An unchecked consumption credit binge can only lead to one thing: inflation, he points out. Faber takes issue with the US government’s definition of inflation, which he says greatly underestimates the problem. Core inflation conveniently does not include energy and food price rises. Faber reckons grocery prices have increased 6%, for example. But the Fed claims that 6% more groceries have been sold, which Faber believes unlikely. “It’s hard to be exact, but I estimate that for the people in this room inflation is running at between at 5%-10%."
And that is set to increase, given that the US consumer can no longer pick up the slack. The preferred solution will therefore be to print money, thereby injecting liquidity into the economy. As the supply of paper rises, the greenback’s value will sink.
Faber is cynical even about the interest rate hikes that lead to the 6.25% Fed fund rate before the most recent cut. “You had an expansion in money supply which easily made up for the higher rates.”

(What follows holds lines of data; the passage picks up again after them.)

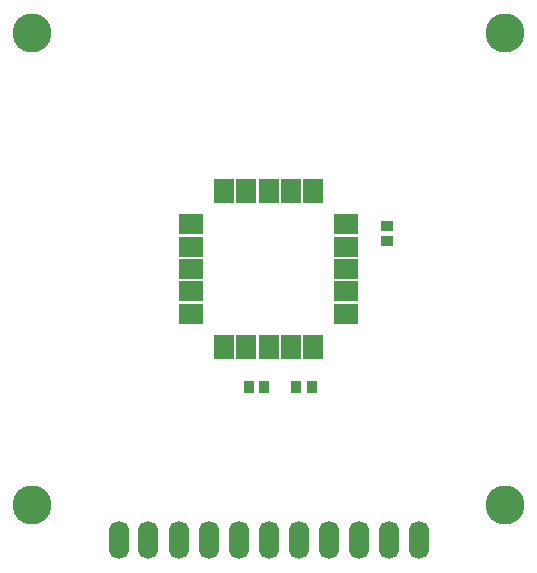
<source format=gts>
G04 Layer_Color=20142*
%FSLAX25Y25*%
%MOIN*%
G70*
G01*
G75*
%ADD18R,0.03556X0.04343*%
%ADD19R,0.07887X0.06706*%
%ADD20R,0.06706X0.07887*%
%ADD21R,0.04343X0.03556*%
%ADD22O,0.06706X0.12611*%
%ADD23C,0.13005*%
D18*
X97047Y59055D02*
D03*
X91929D02*
D03*
X107677D02*
D03*
X112795D02*
D03*
D19*
X124409Y83465D02*
D03*
Y90945D02*
D03*
Y98425D02*
D03*
Y105905D02*
D03*
Y113386D02*
D03*
X72441D02*
D03*
Y105905D02*
D03*
Y98425D02*
D03*
Y90945D02*
D03*
Y83465D02*
D03*
D20*
X113386Y124409D02*
D03*
X105905D02*
D03*
X98425D02*
D03*
X90945D02*
D03*
X83465D02*
D03*
Y72441D02*
D03*
X90945D02*
D03*
X98425D02*
D03*
X105905D02*
D03*
X113386D02*
D03*
D21*
X137795Y107677D02*
D03*
Y112795D02*
D03*
D22*
X148504Y8110D02*
D03*
X138504D02*
D03*
X108504D02*
D03*
X118504D02*
D03*
X98504D02*
D03*
X88504D02*
D03*
X78504D02*
D03*
X58346Y7953D02*
D03*
X68504Y8110D02*
D03*
X48504D02*
D03*
X128504D02*
D03*
D23*
X19685Y19685D02*
D03*
X177165D02*
D03*
Y177165D02*
D03*
X19685D02*
D03*
M02*

</source>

Faber reckons that the Fed has no stomach for a tight monetary policy because they have allowed things to become so bad that the real estate market and stock market would collapse, leading to a massive recession. In other words, the Fed should have acted far earlier. The effect of the weaker dollar will inevitably be to increase US inflation, since imports will become more expensive. Add raw material inflation caused by the China boom (especially oil, facing diminishing production), and a second driver for inflation joins the mix.
A likely solution for Faber is that the US retreats behind a wall or protectionism and capital controls. This would be devastating for international investors, whose money will be prevented from leaving. Faber therefore advises them to stay well clear. “In any case, the return on US assets has been inferior to the return on most foreign assets.”

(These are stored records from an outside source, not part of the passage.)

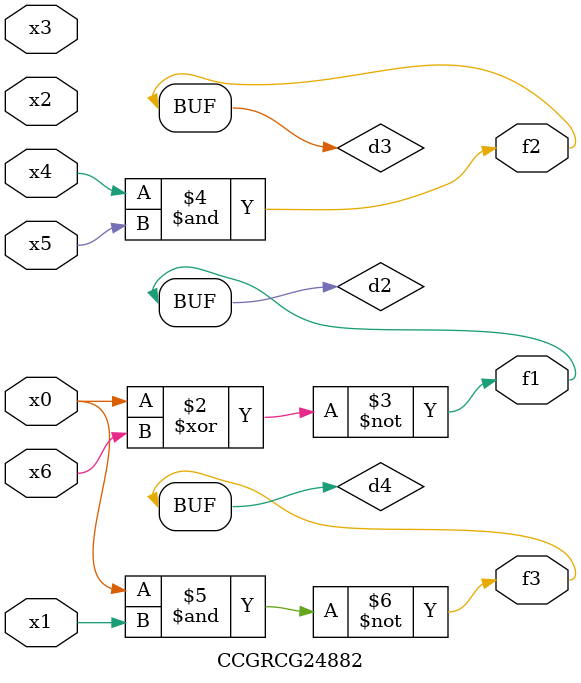
<source format=v>
module CCGRCG24882(
	input x0, x1, x2, x3, x4, x5, x6,
	output f1, f2, f3
);

	wire d1, d2, d3, d4;

	nor (d1, x0);
	xnor (d2, x0, x6);
	and (d3, x4, x5);
	nand (d4, x0, x1);
	assign f1 = d2;
	assign f2 = d3;
	assign f3 = d4;
endmodule

</source>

Faber believes a sudden, massive devaluation of the dollar is unlikely. But foreign investors should worry given they hold 44% of all outstanding T-bonds. In passing, he knocked the claim that an appreciating Chinese currency would help solve the problem of the US current account deficit. “The yen was at 350 to the dollar in 1971. Now it’s at 114. And there is still a huge trade surplus with the US.”

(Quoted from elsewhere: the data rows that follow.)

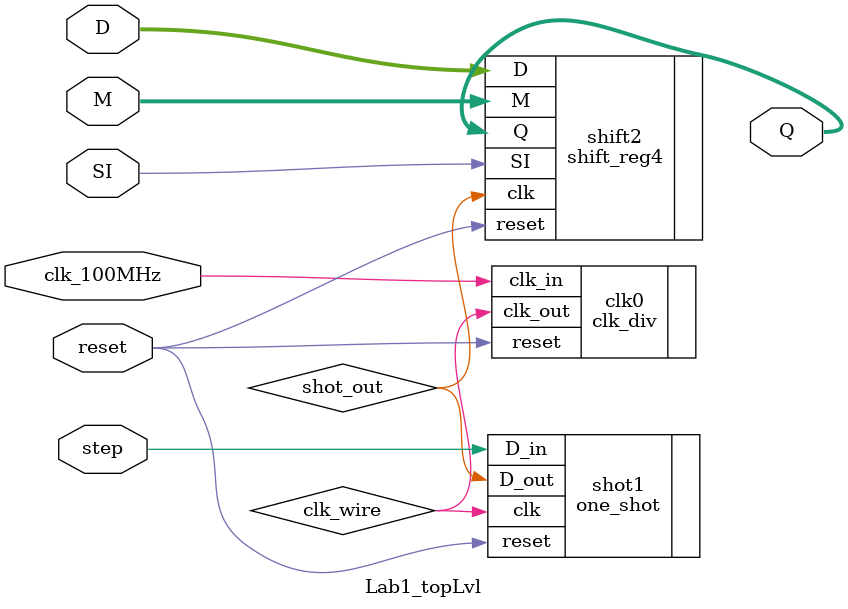
<source format=v>
`timescale 1ns / 1ps
module Lab1_topLvl(clk_100MHz,reset,step,D,M,SI,Q);
	//initialize Input and Outputs
	input clk_100MHz, reset, SI, step;
	input[3:0]D;
	input[1:0]M;
	output[3:0]Q;
	
	//temporary wires that pass data from clk divider module 
	//into one-shot module and from one shot to shift register module
	wire clk_wire;
	wire shot_out;
	
	//Instantiates the clock divider to produce 500Hz clock(default clk is 100MHz)
	clk_div clk0(.clk_in(clk_100MHz),.reset(reset),.clk_out(clk_wire));
	
	//Instatiates the one shot to produce one positive edge clock tick
	one_shot shot1(.clk(clk_wire),.reset(reset),.D_in(step),.D_out(shot_out));
	
	//Instantiates the shift register to run certain modes with given Inputs, then output the results.
	shift_reg4 shift2(.clk(shot_out),.reset(reset),.M(M),.SI(SI),.D(D),.Q(Q));
	
    

endmodule //end of Top Level Module

</source>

In previous years, Faber has been willing to expound on his theories of the decline of the US ‘superpower’ – the ironic quotation marks are his. However, this year he confined himself to telling investors how they could ride out the storm of paper caused by the non-stop churning of Ben Bernanke’s printing presses.
His thesis is simple. As the Fed reneges on its traditional duty of domestic price stability, Faber reckons the US central bank is becoming ever more a standard bearer for Wall Street and for key indices such as the Dow and the S&P500.
If they ever look like falling, the Fed will simply accelerate the operations of the printing presses. When too much money is chasing too few assets, prices rise. However, in real terms, there is little point in buying US assets, points out Faber, who estimates that in Euro terms US growth has been anaemic, if not negative, since the late 1990s. “Investors have to look for assets which cannot multiply as fast as the pace at which the Fed prints money,” he says.
Consequently, gold is a great bet, along with other precious metals. Faber recommends actually holding physical gold in gold-friendly countries such as Hong Kong, India and Switzerland. He counsels against holding gold in the US for fear that it might be nationalised by the government. He is still bullish on other commodities in the face of global shortages and booming Asian economies. He’s also bullish, as it were, on war. “Rising commodity prices often trigger wars – which in turn cause commodity prices to go ballistic.”
One thing seemed to be clear from Faber’s speech. If things continue along the current trajectory, the argument that Western financial and information technology expertise is a substitute for Asian R&D, a high savings rate and engineering expertise will have been comprehensively discredited.